::: Text segment

Before the urban district adjustment of Hengyang in June 2001, the subdistrict of Zhengxiang governed 19 communities. After adjustment of the urban divisions, Chengbei District was dissolved and Zhengxiang Subdistrict was placed under the jurisdiction of Zhengxiang District. The subdistrict administered 10 of the original 19 communities, and the remaining nine communities were respectively assigned to Hongxiang Subdistrict (红湘街道), Lianhe Subdistrict (联合街道) and Changhu Township (长湖乡).

The township of Changhu (长湖乡) was merged to it on November 18, 2015, the newly established subdistrict of Zhengxiang administered four villages of Lixin, Changhu, Dali and Songting; 13 communities of Liaojiawan, Lixin 1, Lixin II, Hengshao, Shijicheng, Pinghu, Xiaojiawan, Wenjiatai, Taiping 1, Taiping II, Dayuantou, Honghu and Yanghuiqiao in 2015; it covers an area of 12.53 km2. Through the amalgamation of village-level divisions in 2016, its division was reduced to 16 from 17.

::::::
::: Dataset

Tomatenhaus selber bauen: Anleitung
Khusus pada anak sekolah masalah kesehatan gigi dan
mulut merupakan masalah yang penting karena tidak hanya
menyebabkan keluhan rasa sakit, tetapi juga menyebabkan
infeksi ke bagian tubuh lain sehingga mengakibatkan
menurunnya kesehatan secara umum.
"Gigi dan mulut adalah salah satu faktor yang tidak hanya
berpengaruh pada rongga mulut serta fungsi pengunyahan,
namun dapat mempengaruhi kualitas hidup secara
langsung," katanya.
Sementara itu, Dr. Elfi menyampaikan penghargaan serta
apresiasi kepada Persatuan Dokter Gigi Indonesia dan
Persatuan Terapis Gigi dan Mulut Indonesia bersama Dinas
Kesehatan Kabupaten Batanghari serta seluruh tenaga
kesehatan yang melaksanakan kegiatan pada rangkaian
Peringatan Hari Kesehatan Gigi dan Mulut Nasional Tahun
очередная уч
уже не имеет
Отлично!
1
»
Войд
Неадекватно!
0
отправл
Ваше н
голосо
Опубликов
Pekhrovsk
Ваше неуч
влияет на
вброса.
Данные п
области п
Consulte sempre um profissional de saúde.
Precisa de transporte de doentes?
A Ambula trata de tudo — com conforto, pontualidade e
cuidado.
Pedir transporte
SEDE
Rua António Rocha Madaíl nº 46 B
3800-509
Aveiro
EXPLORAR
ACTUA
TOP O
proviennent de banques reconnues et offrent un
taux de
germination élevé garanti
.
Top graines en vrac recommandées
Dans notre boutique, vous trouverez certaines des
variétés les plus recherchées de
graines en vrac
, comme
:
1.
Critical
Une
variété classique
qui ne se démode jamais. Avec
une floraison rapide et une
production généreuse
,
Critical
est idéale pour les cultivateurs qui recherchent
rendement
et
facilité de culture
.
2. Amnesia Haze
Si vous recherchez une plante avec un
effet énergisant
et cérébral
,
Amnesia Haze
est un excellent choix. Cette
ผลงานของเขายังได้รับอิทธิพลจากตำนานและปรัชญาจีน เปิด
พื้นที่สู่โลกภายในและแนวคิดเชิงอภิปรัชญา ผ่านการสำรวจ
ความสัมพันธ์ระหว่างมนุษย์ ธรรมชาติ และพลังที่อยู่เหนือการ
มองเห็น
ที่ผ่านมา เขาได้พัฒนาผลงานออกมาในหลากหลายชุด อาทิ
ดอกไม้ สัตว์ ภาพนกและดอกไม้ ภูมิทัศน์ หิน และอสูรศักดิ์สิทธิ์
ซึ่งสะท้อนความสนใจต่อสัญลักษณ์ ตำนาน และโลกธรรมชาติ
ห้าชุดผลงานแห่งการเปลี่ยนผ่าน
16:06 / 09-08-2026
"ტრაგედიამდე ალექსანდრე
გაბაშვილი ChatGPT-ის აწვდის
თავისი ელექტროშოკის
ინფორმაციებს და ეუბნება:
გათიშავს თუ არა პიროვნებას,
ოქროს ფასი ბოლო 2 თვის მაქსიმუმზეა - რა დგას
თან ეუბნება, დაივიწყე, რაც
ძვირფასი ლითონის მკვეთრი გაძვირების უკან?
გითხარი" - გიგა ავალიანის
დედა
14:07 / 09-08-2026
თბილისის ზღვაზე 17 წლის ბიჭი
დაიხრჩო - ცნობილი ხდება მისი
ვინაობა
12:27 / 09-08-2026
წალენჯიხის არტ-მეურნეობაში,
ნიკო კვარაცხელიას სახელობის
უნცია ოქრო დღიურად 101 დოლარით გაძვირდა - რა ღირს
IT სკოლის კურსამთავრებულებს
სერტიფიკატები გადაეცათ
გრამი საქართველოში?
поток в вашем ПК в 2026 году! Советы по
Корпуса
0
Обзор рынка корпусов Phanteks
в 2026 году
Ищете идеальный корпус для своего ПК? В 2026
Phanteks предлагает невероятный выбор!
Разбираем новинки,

::::::

Aim of the exercise: Please continue the passage on the administrative history of Zhengxiang Subdistrict, picking up after its final sentence.

Answer to the problem:
==Subdivisions==
The newly established subdistrict of Zhengxiang administered four villages and 13 communities in 2015. Through the amalgamation of village-level divisions in 2016, its division was reduced to 16 from 17, the subdistrict has three villages and 13 communities under its jurisdiction.

- 13 communities
- Dayuantou Community (大元头社区)
- Hengshao Community (衡邵社区)
- Honghu Community (红湖社区)
- Liaojiawan Community (廖家湾社区)
- First Community of Lixin Residential Area (立新小区一社区)
- Second Community of Lixin Residential Area (立新小区二社区)
- Pinghu Community (平湖社区)
- Shijicheng Community (世纪城社区)
- First Community of Taiping Residential Area (太平小区一社区)
- Second Community of Taiping Residential Area (太平小区二社区)
- Wenjiatai Community (温家台社区)
- Xiaojiawan Community (肖家湾社区)
- Yanghuiqiao Community (阳辉桥社区)

- 3 villages
- Changhu Village (长湖村)
- Dali Village (大立村)
- Songting Village (松亭村)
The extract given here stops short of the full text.